Patrick McNeil, 2014 PSP participant
Patrick McNeil’s short fiction and nonfiction have appeared in Philadelphia Stories, Eclectica Magazine, The Head and The Hand’s Chapbook Series, and more. He is the organizer of Philadelphia’s own Backyard Writers Workshop, and founder of the Writers Retreat in Tufo, Italy.
Prague worked on me in lots of quiet ways I don’t think I understood at the time. Now, four years later, I organize a modest writers retreat of my own, inspired in a lot of ways by my experience in Prague. I’ve decided that the main thing is to strike a balance between living and writing, between consumption and production. Every writer needs to find their own sweet spot, and that’s what a program like this ought to help them do. I found mine in Prague, writing in the mornings, workshopping in the afternoons, and sharing the evenings and the city with a handful of people I’ll never forget.
Eyes On Me
The astronomical clock in Prague has nothing to do with me. Still, it should hold your interest: the tragedy of Jan Růže, the ingenious maker of the clock, is a fascinating one:
To ensure there would never be another clock of its like in the world, the jealous King John blinded Jan upon its completion. Jan would have his revenge, though, by climbing the clock-tower and destroying his own creation.

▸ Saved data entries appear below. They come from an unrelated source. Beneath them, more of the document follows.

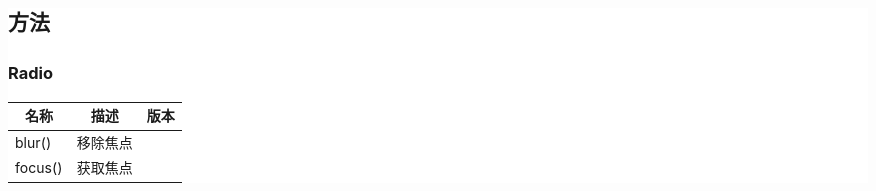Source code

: ## 方法

### Radio

| 名称    | 描述     | 版本 |
| ------- | -------- | ---- |
| blur()  | 移除焦点 |      |
| focus() | 获取焦点 |      |
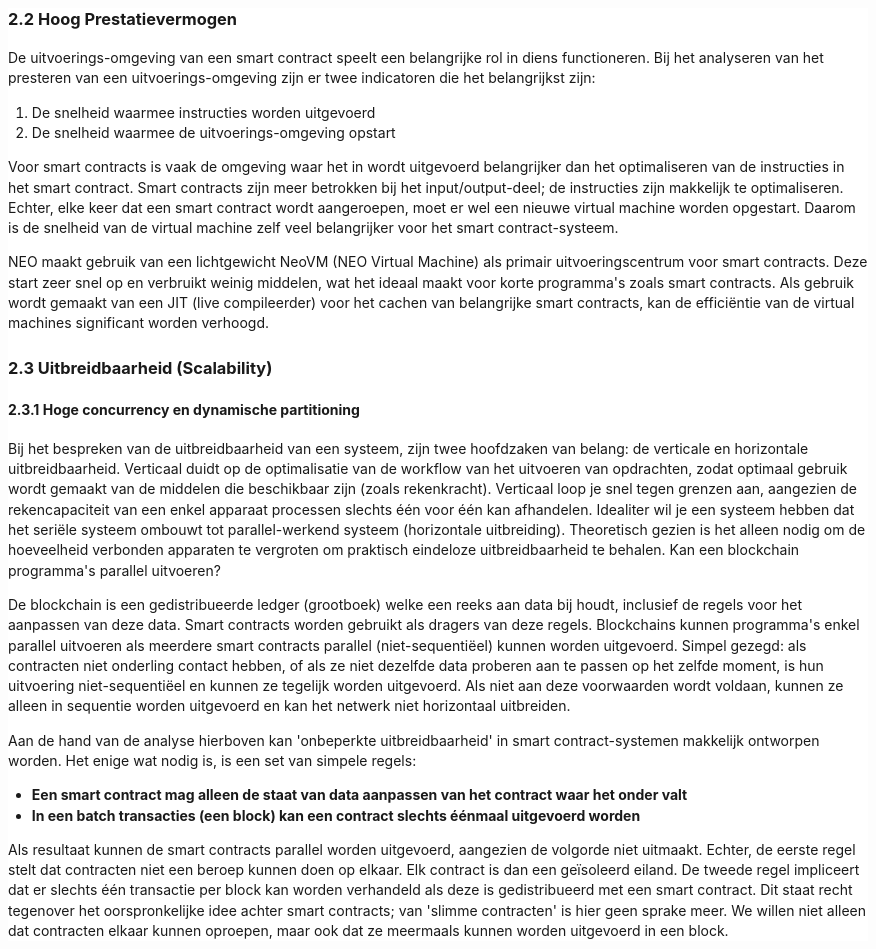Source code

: ### 2.2 Hoog Prestatievermogen

De uitvoerings-omgeving van een smart contract speelt een belangrijke rol in diens functioneren. Bij het analyseren van het presteren van een uitvoerings-omgeving zijn er twee indicatoren die het belangrijkst zijn:

1. De snelheid waarmee instructies worden uitgevoerd
2. De snelheid waarmee de uitvoerings-omgeving opstart

Voor smart contracts is vaak de omgeving waar het in wordt uitgevoerd belangrijker dan het optimaliseren van de instructies in het smart contract. Smart contracts zijn meer betrokken bij het input/output-deel; de instructies zijn makkelijk te optimaliseren. Echter, elke keer dat een smart contract wordt aangeroepen, moet er wel een nieuwe virtual machine worden opgestart. Daarom is de snelheid van de virtual machine zelf veel belangrijker voor het smart contract-systeem.

NEO maakt gebruik van een lichtgewicht NeoVM (NEO Virtual Machine) als primair uitvoeringscentrum voor smart contracts. Deze start zeer snel op en verbruikt weinig middelen, wat het ideaal maakt voor korte programma's zoals smart contracts. Als gebruik wordt gemaakt van een JIT (live compileerder) voor het cachen van belangrijke smart contracts, kan de efficiëntie van de virtual machines significant worden verhoogd.

### 2.3 Uitbreidbaarheid (Scalability)

#### 2.3.1 Hoge concurrency en dynamische partitioning

Bij het bespreken van de uitbreidbaarheid van een systeem, zijn twee hoofdzaken van belang: de verticale en horizontale uitbreidbaarheid. Verticaal duidt op de optimalisatie van de workflow van het uitvoeren van opdrachten, zodat optimaal gebruik wordt gemaakt van de middelen die beschikbaar zijn (zoals rekenkracht). Verticaal loop je snel tegen grenzen aan, aangezien de rekencapaciteit van een enkel apparaat processen slechts één voor één kan afhandelen. Idealiter wil je een systeem hebben dat het seriële systeem ombouwt tot parallel-werkend systeem (horizontale uitbreiding). Theoretisch gezien is het alleen nodig om de hoeveelheid verbonden apparaten te vergroten om praktisch eindeloze uitbreidbaarheid te behalen. Kan een blockchain programma's parallel uitvoeren?

De blockchain is een gedistribueerde ledger (grootboek) welke een reeks aan data bij houdt, inclusief de regels voor het aanpassen van deze data. Smart contracts worden gebruikt als dragers van deze regels. Blockchains kunnen programma's enkel parallel uitvoeren als meerdere smart contracts parallel (niet-sequentiëel) kunnen worden uitgevoerd. Simpel gezegd: als contracten niet onderling contact hebben, of als ze niet dezelfde data proberen aan te passen op het zelfde moment, is hun uitvoering niet-sequentiëel en kunnen ze tegelijk worden uitgevoerd. Als niet aan deze voorwaarden wordt voldaan, kunnen ze alleen in sequentie worden uitgevoerd en kan het netwerk niet horizontaal uitbreiden.

Aan de hand van de analyse hierboven kan 'onbeperkte uitbreidbaarheid' in smart contract-systemen makkelijk ontworpen worden. Het enige wat nodig is, is een set van simpele regels:

 * **Een smart contract mag alleen de staat van data aanpassen van het contract waar het onder valt**
 * **In een batch transacties (een block) kan een contract slechts éénmaal uitgevoerd worden**

Als resultaat kunnen de smart contracts parallel worden uitgevoerd, aangezien de volgorde niet uitmaakt. Echter, de eerste regel stelt dat contracten niet een beroep kunnen doen op elkaar. Elk contract is dan een geïsoleerd eiland. De tweede regel impliceert dat er slechts één transactie per block kan worden verhandeld als deze is gedistribueerd met een smart contract. Dit staat recht tegenover het oorspronkelijke idee achter smart contracts; van 'slimme contracten' is hier geen sprake meer. We willen niet alleen dat contracten elkaar kunnen oproepen, maar ook dat ze meermaals kunnen worden uitgevoerd in een block.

“You do not need eyes,” adds the tour guide, sagely, “to make a wreck.”
But you don’t hear a word of this, you miss the lesson here. The idea of a jealous king has you thinking of me again. You have that non-look on your face.
It never really leaves. This was supposed to be a vacation from all of that.
Go home, then.
Except that when you do, there it still is, my side of the couch. The remote I used to give up without a fight. Every grilled cheese for the rest of your life, they were always my favorite. They still are, you know.
The rest of your life, try, try again:
The Cape of Good Hope, a Chor Bazaar in Mumbai, on a fishing boat off New Zealand, the farthest you could possibly get, in a conversation about something as not-me as flounder, you won’t be far enough:
“It’s like a Picasso,” you’ll say. “How both the flounder’s eyes are on the same side of its head.”
“You know she wasn’t born that way?” this other guide will say, enthused. “One of those eyes migrated all the way around to sit next to the other, so when she’s lying flat in the sand they’re both looking up at the same thing. Evolution, right? Real mindfuck.”
“Migrated?” you’ll say, stuck again. Something about the word, it’s not not-me enough.
Like you, the flounder evolved to focus on just one thing.